Deuterium resembles hydrogen in properties but:

We recall that deuterium, symbolised as $$^2\text{H}$$ or $$\text{D}$$, is an isotope of ordinary hydrogen, written as $$^1\text{H}$$. Both isotopes possess one proton in the nucleus, so their chemical properties, which largely depend on electronic configuration, are almost identical. However, there is an important difference: deuterium contains one neutron in addition to the single proton, whereas protium (ordinary hydrogen) does not.
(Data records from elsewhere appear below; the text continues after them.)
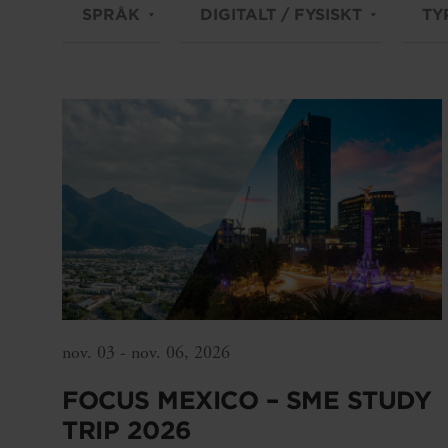
SPRÅK
DIGITALT / FYSISKT
TY
nov. 03 - nov. 06, 2026
FOCUS MEXICO – SME STUDY
TRIP 2026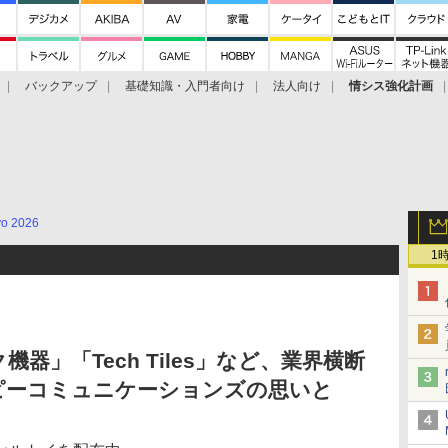
バックアップ
基礎知識・入門者向け
法人向け
情シス強化計画
yo 2026
1
器」「Tech Tiles」など、業界横断
ピーコミュニケーションズの思いと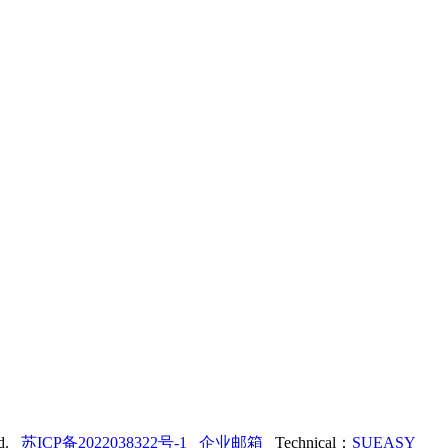
td.
苏ICP备2022038322号-1
企业邮箱
Technical：
SUEASY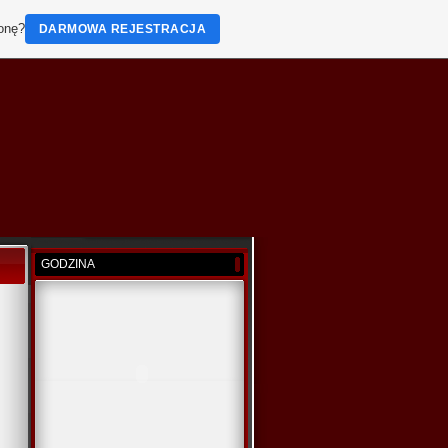
ronę?
DARMOWA REJESTRACJA
GODZINA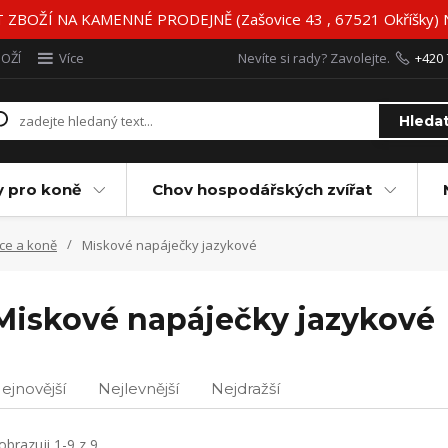
BOŽÍ NA KAMENNÉ PRODEJNĚ (Zašovice 43 , 67521 Okříšky)
BOŽÍ
Více
Nevíte si rady? Zavolejte.
+420 
Hleda
y pro koně
Chov hospodářských zvířat
vce a koně
Miskové napáječky jazykové
Miskové napáječky jazykové
ejnovější
Nejlevnější
Nejdražší
obrazuji 1-9 z 9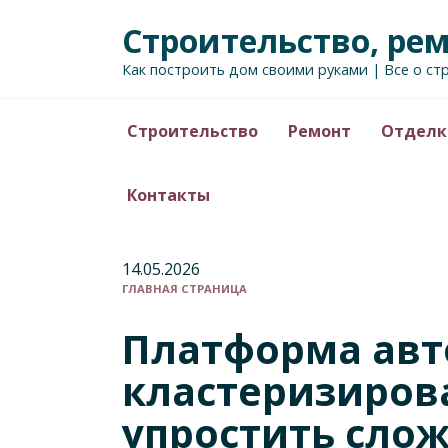
Перейти
Строительство, ре
к
содержанию
Как построить дом своими руками | Все о ст
Строительство
Ремонт
Отделк
Контакты
14.05.2026
ГЛАВНАЯ СТРАНИЦА
Платформа авт
кластеризиров
упростить слож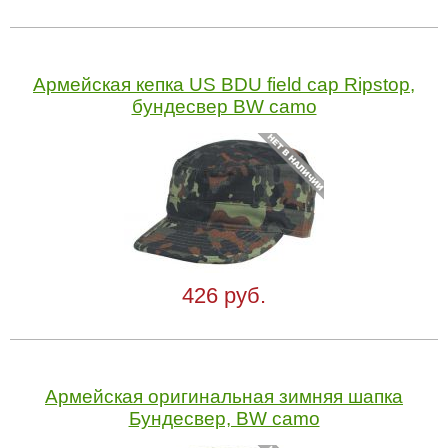
Армейская кепка US BDU field cap Ripstop,
бундесвер BW camo
426 руб.
Армейская оригинальная зимняя шапка
Бундесвер, BW camo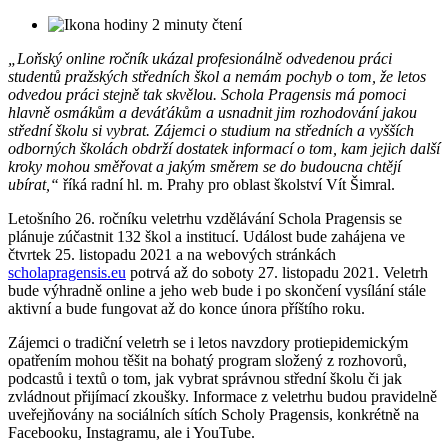
2 minuty čtení
„Loňský online ročník ukázal profesionálně odvedenou práci
studentů pražských středních škol a nemám pochyb o tom, že letos
odvedou práci stejně tak skvělou. Schola Pragensis má pomoci
hlavně osmákům a deváťákům a usnadnit jim rozhodování jakou
střední školu si vybrat. Zájemci o studium na středních a vyšších
odborných školách obdrží dostatek informací o tom, kam jejich další
kroky mohou směřovat a jakým směrem se do budoucna chtějí
ubírat,“
říká radní hl. m. Prahy pro oblast školství Vít Šimral.
Letošního 26. ročníku veletrhu vzdělávání Schola Pragensis se
plánuje zúčastnit 132 škol a institucí. Událost bude zahájena ve
čtvrtek 25. listopadu 2021 a na webových stránkách
scholapragensis.eu
potrvá až do soboty 27. listopadu 2021. Veletrh
bude výhradně online a jeho web bude i po skončení vysílání stále
aktivní a bude fungovat až do konce února příštího roku.
Zájemci o tradiční veletrh se i letos navzdory protiepidemickým
opatřením mohou těšit na bohatý program složený z rozhovorů,
podcastů i textů o tom, jak vybrat správnou střední školu či jak
zvládnout přijímací zkoušky. Informace z veletrhu budou pravidelně
uveřejňovány na sociálních sítích Scholy Pragensis, konkrétně na
Facebooku, Instagramu, ale i YouTube.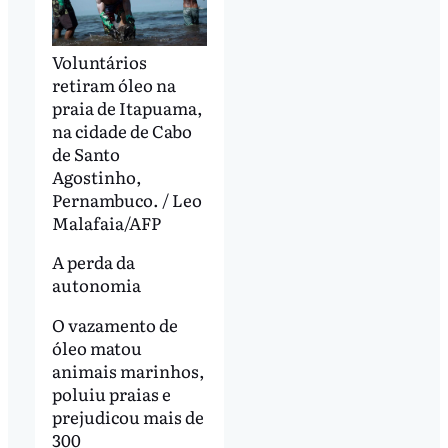
Voluntários
retiram óleo na
praia de Itapuama,
na cidade de Cabo
de Santo
Agostinho,
Pernambuco. / Leo
Malafaia/AFP
A perda da
autonomia
O vazamento de
óleo matou
animais marinhos,
poluiu praias e
prejudicou mais de
300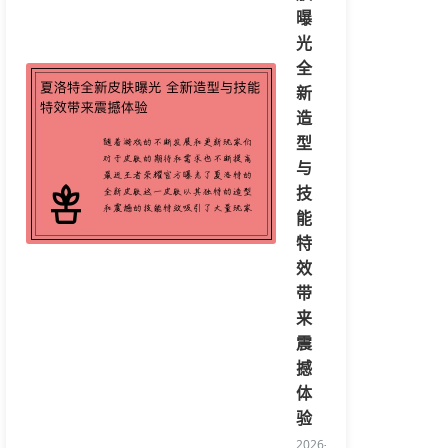
曝
光
全
新
造
型
与
技
能
特
效
带
来
震
撼
体
验
2026-08-07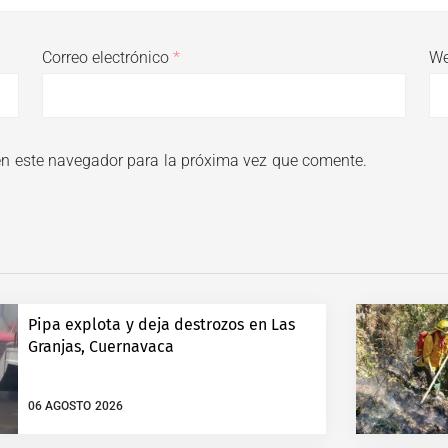
Correo electrónico
*
W
en este navegador para la próxima vez que comente.
Pipa explota y deja destrozos en Las
Granjas, Cuernavaca
06 AGOSTO 2026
This extra neutron doubles the mass of the nucleus. Consequently, the atomic mass of deuterium is $$2\,\text{u}$$ while that of protium is $$1\,\text{u}$$. The heavier mass influences the velocity of the atoms or molecules in a gas at a given temperature. According to the kinetic-theory relation $$\dfrac{1}{2}m v^2 = \dfrac{3}{2}kT,$$ where $$m$$ is the mass of a particle, $$v$$ its root-mean-square speed, $$k$$ Boltzmann’s constant and $$T$$ absolute temperature, we observe that for a fixed $$T$$ the speed $$v$$ is inversely proportional to the square root of the mass $$m$$:

$$v \propto \dfrac{1}{\sqrt{m}}.$$

Substituting $$m = 1\,\text{u}$$ for protium and $$m = 2\,\text{u}$$ for deuterium, we immediately see that

$$\dfrac{v_{\text{D}}}{v_{\text{H}}} = \sqrt{\dfrac{m_{\text{H}}}{m_{\text{D}}}} = \sqrt{\dfrac{1}{2}} = \dfrac{1}{\sqrt{2}} \lt 1.$$

Thus deuterium atoms move more slowly than ordinary hydrogen atoms at the same temperature. Reaction rates for gases depend on collision frequency, which in turn depends on molecular speed. Because $$v_{\text{D}}$$ is smaller, the number of effective collisions per unit time is reduced. Therefore reactions involving deuterium proceed more slowly than analogous reactions with protium. This phenomenon is known as the “isotope effect”.

Now let us match this reasoning with the given options:

A. “reacts vigorously than hydrogen” - contradicts the isotope effect.
B. “reacts just as hydrogen” - ignores the mass-dependent rate difference.
C. “emits $$\beta^+$$ particles” - refers to radioactive decay, but deuterium is stable and does not undergo $$\beta^+$$ emission.
D. “reacts slower than hydrogen” - exactly expresses the isotope effect we have explained.

Hence, the correct answer is Option D.